(Bounding boxes with keypoints)
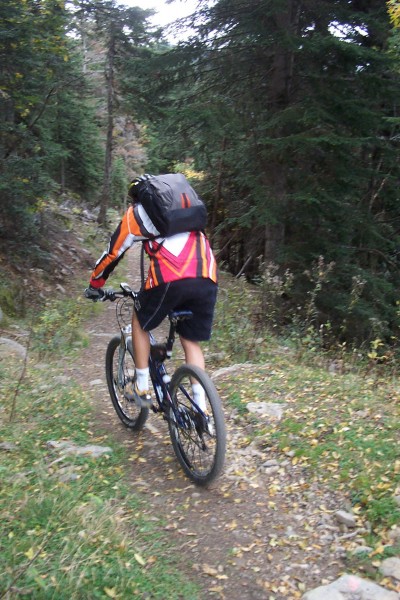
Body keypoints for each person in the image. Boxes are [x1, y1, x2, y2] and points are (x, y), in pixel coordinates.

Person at [85, 175, 218, 411]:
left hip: (170, 276)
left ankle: (142, 387)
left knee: (140, 322)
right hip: (207, 273)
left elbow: (112, 254)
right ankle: (202, 410)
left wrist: (95, 285)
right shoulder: (187, 212)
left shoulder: (136, 214)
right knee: (190, 340)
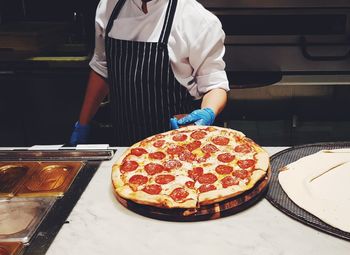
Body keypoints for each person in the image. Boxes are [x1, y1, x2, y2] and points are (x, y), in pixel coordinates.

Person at [70, 0, 229, 146]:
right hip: (123, 141)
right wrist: (83, 124)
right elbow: (102, 67)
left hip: (176, 145)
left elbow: (214, 85)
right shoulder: (109, 7)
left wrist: (207, 112)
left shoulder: (196, 20)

» TASK TO CARRY OUT: Leaving every image behind, repeat the data in full and exactly.

» THE ANSWER:
Body keypoints for each person in the image. Boxes are [x1, y1, x2, y2] and points are (x, y), in pixel coordinates.

Person at [85, 175, 218, 411]:
left hip: (170, 276)
left ankle: (142, 387)
left knee: (140, 322)
right hip: (207, 273)
left elbow: (112, 254)
right ankle: (202, 410)
left wrist: (95, 285)
right shoulder: (187, 212)
left shoulder: (136, 214)
right knee: (190, 340)
Body keypoints for each person in the image. Boxes are [x1, y1, x2, y2] and points are (x, y), in pixel coordinates.

Person at [70, 0, 229, 146]:
right hip: (123, 141)
right wrist: (83, 124)
right elbow: (102, 67)
left hip: (176, 145)
left elbow: (214, 85)
right shoulder: (109, 7)
left wrist: (207, 112)
left shoulder: (196, 20)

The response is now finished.